*THE INPUT*:
· · · · ·

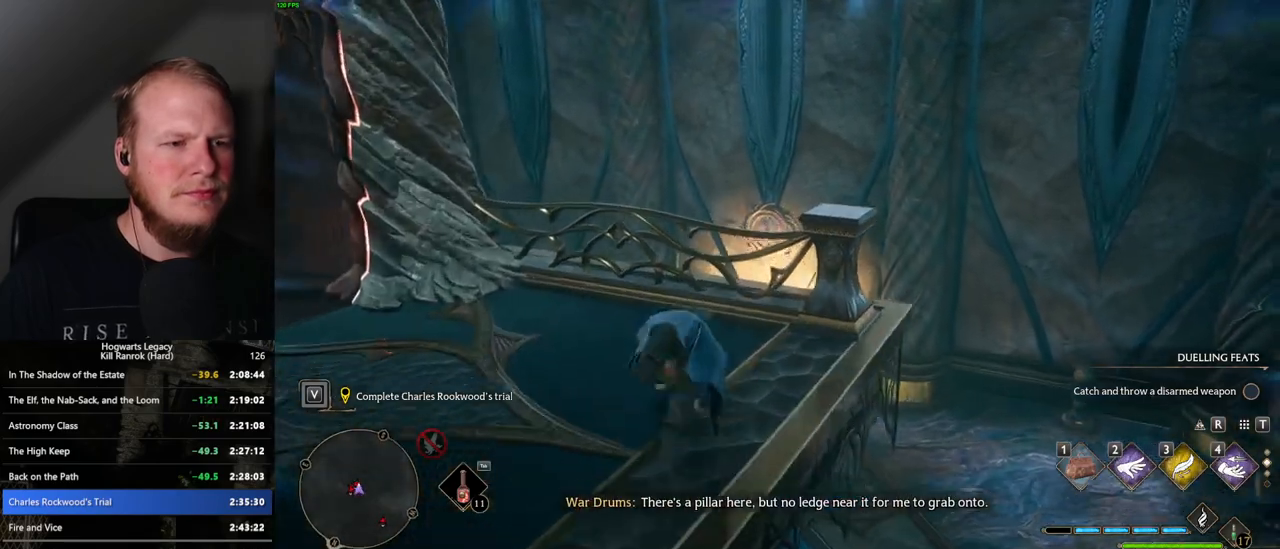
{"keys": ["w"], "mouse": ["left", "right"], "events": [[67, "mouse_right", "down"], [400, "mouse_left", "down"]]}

· · · · ·

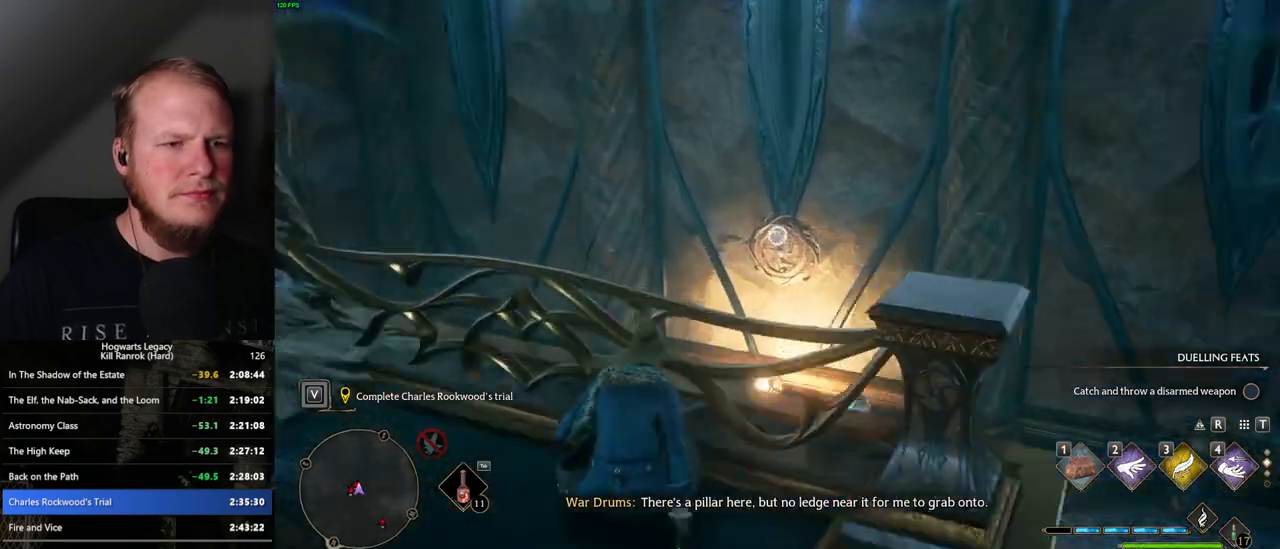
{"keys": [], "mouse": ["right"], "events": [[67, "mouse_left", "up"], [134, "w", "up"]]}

· · · · ·

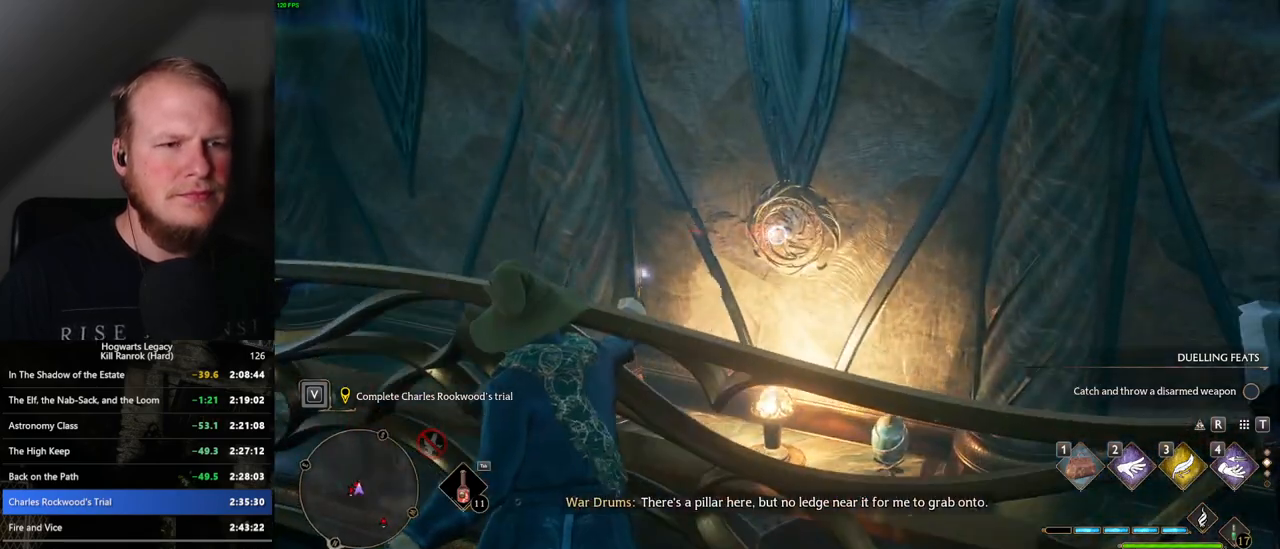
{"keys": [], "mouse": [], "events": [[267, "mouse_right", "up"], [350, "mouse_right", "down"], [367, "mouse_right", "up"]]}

· · · · ·

From the data, report how many lines hold "down", leaving out any other words.

2